## EXERCISE
Copy each line from the records below in which the word "format" is found.

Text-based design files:
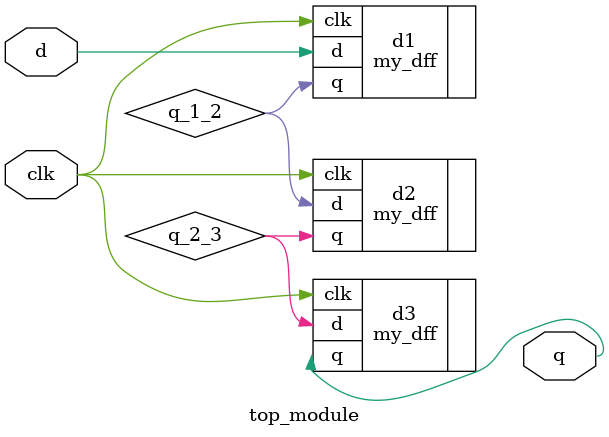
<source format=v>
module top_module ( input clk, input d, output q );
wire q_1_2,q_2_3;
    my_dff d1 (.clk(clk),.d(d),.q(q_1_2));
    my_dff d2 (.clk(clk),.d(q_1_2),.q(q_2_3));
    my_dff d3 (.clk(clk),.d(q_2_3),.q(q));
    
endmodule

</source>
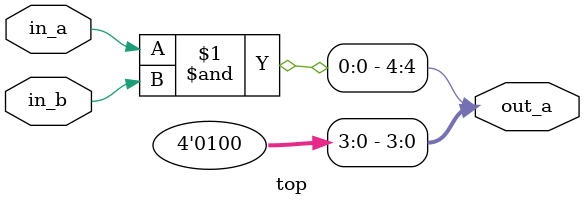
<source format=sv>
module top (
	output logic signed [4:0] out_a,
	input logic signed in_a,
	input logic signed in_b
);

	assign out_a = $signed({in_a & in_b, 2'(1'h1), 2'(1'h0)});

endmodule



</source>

==

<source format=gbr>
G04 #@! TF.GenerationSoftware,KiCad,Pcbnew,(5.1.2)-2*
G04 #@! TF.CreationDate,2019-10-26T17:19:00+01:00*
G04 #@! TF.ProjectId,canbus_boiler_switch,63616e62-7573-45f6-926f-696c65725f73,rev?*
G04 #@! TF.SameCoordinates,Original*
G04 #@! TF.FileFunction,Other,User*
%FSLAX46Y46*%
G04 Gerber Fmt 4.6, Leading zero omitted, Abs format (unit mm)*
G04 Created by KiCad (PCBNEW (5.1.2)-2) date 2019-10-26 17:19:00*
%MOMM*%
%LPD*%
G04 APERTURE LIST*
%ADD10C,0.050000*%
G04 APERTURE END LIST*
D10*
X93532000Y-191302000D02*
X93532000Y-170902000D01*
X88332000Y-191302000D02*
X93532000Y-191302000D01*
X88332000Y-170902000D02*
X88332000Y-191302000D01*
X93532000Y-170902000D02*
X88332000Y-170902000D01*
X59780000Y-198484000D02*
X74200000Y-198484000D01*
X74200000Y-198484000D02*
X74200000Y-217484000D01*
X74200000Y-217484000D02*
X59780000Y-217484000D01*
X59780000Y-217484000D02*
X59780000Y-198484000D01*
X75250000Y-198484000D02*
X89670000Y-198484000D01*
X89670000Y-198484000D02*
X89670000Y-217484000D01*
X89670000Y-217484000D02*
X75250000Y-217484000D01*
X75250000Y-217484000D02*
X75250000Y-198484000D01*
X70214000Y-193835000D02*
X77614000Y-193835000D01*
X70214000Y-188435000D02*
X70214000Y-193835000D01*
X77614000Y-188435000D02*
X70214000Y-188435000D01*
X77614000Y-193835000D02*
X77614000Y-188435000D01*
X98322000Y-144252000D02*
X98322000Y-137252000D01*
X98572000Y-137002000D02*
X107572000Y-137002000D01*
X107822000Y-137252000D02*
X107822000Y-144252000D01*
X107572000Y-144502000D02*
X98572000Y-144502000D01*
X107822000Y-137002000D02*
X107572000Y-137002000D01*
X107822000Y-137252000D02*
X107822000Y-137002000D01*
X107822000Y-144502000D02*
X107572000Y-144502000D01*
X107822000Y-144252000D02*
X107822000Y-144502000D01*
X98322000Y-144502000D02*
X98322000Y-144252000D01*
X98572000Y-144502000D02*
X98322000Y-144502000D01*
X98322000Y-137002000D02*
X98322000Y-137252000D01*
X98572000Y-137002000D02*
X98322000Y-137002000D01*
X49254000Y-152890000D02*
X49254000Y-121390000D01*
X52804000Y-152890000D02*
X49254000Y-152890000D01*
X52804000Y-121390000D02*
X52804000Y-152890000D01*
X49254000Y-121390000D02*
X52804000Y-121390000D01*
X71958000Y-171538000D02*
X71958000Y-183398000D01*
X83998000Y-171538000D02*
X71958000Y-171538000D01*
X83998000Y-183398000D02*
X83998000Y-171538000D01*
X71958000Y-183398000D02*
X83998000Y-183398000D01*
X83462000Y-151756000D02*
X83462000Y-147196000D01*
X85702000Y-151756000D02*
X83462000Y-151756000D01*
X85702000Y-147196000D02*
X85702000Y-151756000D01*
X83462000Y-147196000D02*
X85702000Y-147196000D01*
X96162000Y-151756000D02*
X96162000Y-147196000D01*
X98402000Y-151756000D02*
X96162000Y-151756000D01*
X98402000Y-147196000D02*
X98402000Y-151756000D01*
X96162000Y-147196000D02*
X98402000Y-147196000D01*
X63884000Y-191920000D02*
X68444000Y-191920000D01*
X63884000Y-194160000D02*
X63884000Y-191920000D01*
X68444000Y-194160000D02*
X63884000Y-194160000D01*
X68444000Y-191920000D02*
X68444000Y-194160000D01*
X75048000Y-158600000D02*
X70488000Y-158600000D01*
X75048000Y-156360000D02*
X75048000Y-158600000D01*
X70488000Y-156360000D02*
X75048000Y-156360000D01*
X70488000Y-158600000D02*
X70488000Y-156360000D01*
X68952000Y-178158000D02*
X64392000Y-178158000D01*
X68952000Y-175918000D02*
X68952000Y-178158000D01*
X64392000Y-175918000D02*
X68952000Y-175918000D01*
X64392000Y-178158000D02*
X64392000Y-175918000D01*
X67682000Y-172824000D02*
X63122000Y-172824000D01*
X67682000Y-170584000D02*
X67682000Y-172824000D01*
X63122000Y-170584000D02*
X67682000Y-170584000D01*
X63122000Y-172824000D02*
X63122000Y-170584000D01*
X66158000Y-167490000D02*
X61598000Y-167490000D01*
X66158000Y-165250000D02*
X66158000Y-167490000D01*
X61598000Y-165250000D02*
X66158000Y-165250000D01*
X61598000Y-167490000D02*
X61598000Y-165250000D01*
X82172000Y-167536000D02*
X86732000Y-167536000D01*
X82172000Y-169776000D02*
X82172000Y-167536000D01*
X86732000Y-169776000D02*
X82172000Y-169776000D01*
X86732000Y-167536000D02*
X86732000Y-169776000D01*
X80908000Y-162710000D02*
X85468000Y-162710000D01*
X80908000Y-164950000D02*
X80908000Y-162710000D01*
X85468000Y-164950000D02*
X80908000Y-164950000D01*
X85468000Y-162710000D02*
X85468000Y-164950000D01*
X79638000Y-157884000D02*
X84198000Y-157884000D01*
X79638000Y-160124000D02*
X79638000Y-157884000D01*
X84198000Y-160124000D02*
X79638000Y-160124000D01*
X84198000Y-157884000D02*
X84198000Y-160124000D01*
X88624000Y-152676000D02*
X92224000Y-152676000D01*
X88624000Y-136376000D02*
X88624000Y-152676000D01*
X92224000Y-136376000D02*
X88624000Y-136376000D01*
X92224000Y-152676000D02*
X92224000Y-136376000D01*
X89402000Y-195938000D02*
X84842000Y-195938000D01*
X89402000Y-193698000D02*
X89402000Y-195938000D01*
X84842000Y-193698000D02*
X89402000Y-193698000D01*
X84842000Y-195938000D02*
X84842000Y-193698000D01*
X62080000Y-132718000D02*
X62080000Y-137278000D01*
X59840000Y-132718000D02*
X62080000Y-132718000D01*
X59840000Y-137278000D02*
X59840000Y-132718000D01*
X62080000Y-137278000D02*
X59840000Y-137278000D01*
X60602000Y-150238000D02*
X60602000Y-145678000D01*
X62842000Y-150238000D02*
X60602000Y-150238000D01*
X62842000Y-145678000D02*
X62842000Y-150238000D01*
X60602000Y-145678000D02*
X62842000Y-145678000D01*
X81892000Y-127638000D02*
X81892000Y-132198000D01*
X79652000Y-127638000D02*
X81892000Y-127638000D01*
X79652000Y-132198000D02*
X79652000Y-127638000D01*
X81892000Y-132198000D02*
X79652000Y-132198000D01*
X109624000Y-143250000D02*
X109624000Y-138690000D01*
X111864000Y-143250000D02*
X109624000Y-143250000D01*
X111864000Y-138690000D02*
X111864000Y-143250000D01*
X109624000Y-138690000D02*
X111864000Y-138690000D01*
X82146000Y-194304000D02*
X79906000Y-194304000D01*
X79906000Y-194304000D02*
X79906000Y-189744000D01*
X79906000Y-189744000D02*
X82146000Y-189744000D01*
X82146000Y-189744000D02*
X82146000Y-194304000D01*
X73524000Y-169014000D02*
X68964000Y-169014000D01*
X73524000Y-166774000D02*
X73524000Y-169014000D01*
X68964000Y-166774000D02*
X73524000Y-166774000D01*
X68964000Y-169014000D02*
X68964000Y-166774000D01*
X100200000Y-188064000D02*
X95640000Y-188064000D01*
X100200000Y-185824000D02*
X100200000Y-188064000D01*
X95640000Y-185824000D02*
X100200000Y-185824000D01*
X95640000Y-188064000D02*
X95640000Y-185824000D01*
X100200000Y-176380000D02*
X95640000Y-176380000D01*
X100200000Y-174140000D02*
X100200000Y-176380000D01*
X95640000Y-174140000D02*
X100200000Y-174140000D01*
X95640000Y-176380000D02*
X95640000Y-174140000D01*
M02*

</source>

## WRITTEN REPLY
<source format=v>
<source format=sv>
<source format=gbr>
G04 Gerber Fmt 4.6, Leading zero omitted, Abs format (unit mm)*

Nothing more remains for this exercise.